The oily secretions from skin could carry the signatures of Parkinson’s disease.
In 2019, researchers revealed that Joy Milne, who has a particularly keen sense of smell, was able to identify people with Parkinson’s disease by the odor of the clothes they had worn. In that work, Perdita Barran of the University of Manchester and coworkers used gas chromatography/mass spectrometry to analyze sebum, the oily secretions from sebaceous glands in the skin, and identify the volatile components that re-created the smell (ACS Cent. Sci. 2019, DOI: 10.1021/acscentsci.8b00879). Barran, Milne, and coworkers recently validated, using a larger cohort of people, that volatile sebum components in people with Parkinson’s disease did indeed differ from controls (ACS Cent. Sci. 2021, DOI: 10.1021/acscentsci.0c01028).
But a sniff test is not a particularly practical or quantitative way to detect biomarkers of Parkinson’s. Today, a diagnosis of the disease is based on a collection of symptoms, such as tremors. “Parkinson’s disease research desperately needs biomarkers,” says Ulf Dettmer, who studies the condition at Harvard Medical School. The new study suggests “an unexpected, yet compelling and easily available, source for biomarkers,” he says.

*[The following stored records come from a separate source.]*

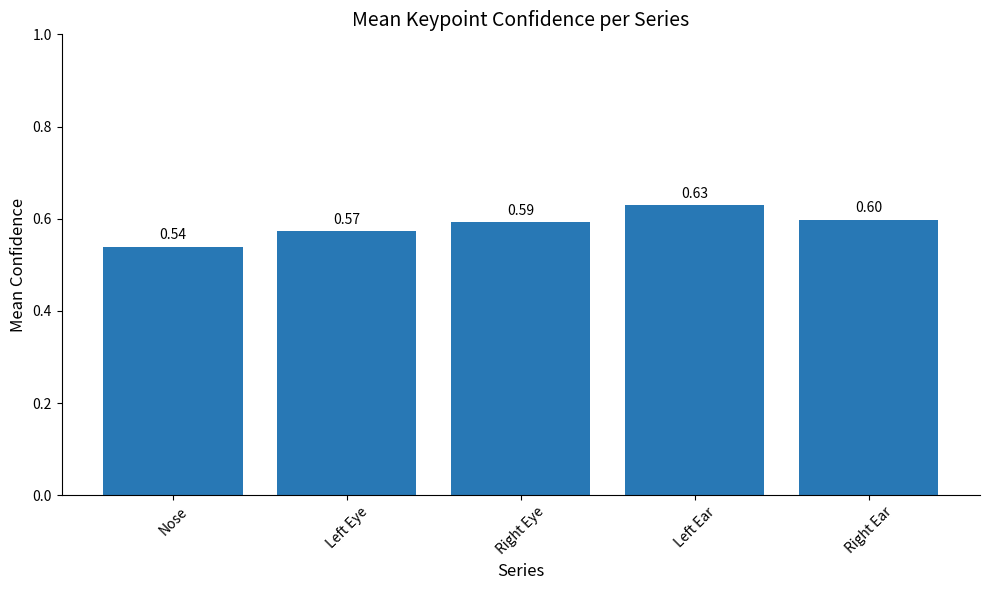

What position from the left is Left Ear?

4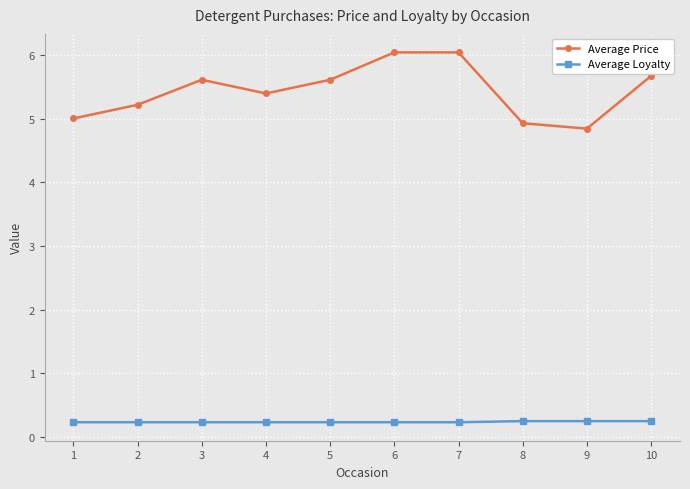

Which series has the largest total across all categories?

Average Price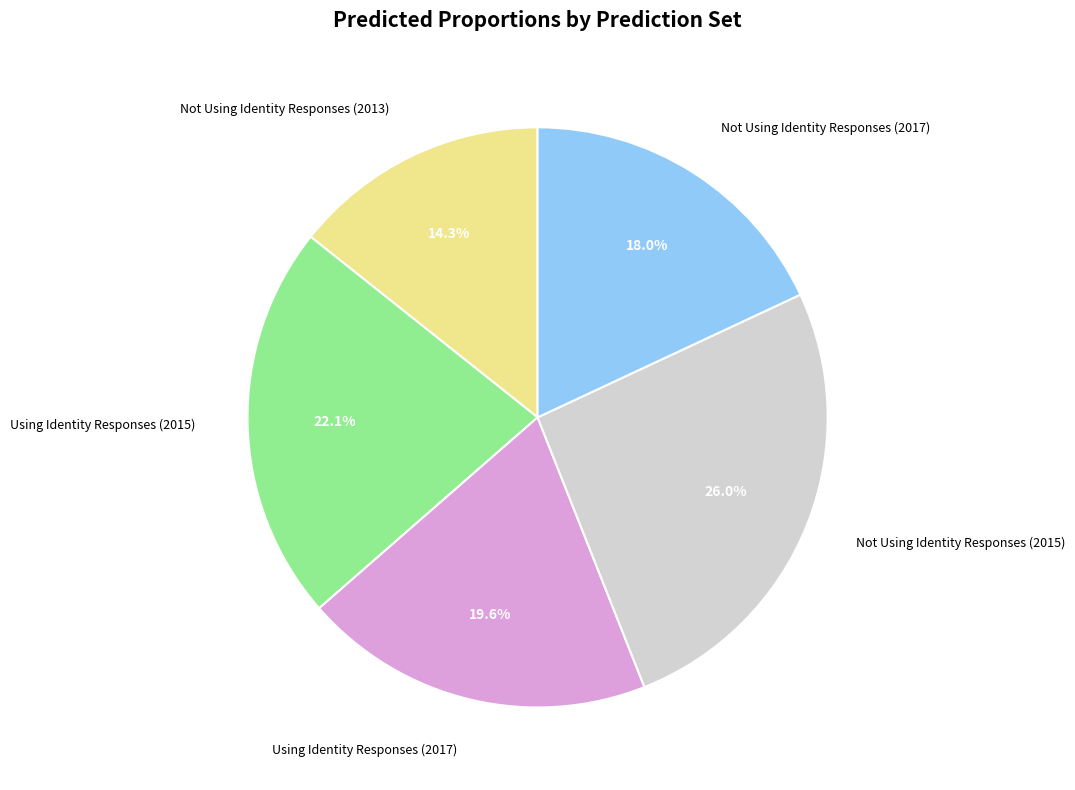

To the nearest percent, what is the combined percentage of Not Using Identity Responses (2015) and Using Identity Responses (2017)?

46%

To devise an approach that is more amenable to clinical labs, Barran and her collaborators have used liquid chromatography/mass spectrometry to identify in sebum nonvolatile lipids that are associated with Parkinson’s (Nat. Commun. 2021, DOI: 10.1038/s41467-021-21669-4). They used skin swabs from three groups of people: those with Parkinson’s who had not yet received medication for it, others who had received drug treatment, and a control group who did not have Parkinson’s. “We wanted to make sure that what we measured was not the effect of medication,” Barran says.
The analysis revealed 10 metabolites, including ceramides and fatty acyls, that differed significantly from the control cohort in both the drug-naive and medicated populations. Conclusive identification of the individual metabolites is challenging because many lipids have multiple isomers that differ only in the location of a double bond. However, the findings point to several lipid pathways with altered lipid levels in both drug-naive and drug-treated people with Parkinson’s. These pathways include the carnitine shuttle, which is involved in fatty acid oxidation, and sphingolipid metabolism, which is involved in cell signaling.
Variations in lipid pathways between the two groups of people with Parkinson’s could be related to disease progression. “This work starts to show that with relatively simple mass spectrometry and definitely simple sampling, we’re able to learn how the disease is progressing in individuals,” Barran says. The sampling is noninvasive, and the swabs can be easily stored. Barran and coworkers are developing a clinical assay in which they target specific lipids rather than doing an untargeted lipid analysis. They think such an assay could help researchers understand disease progression.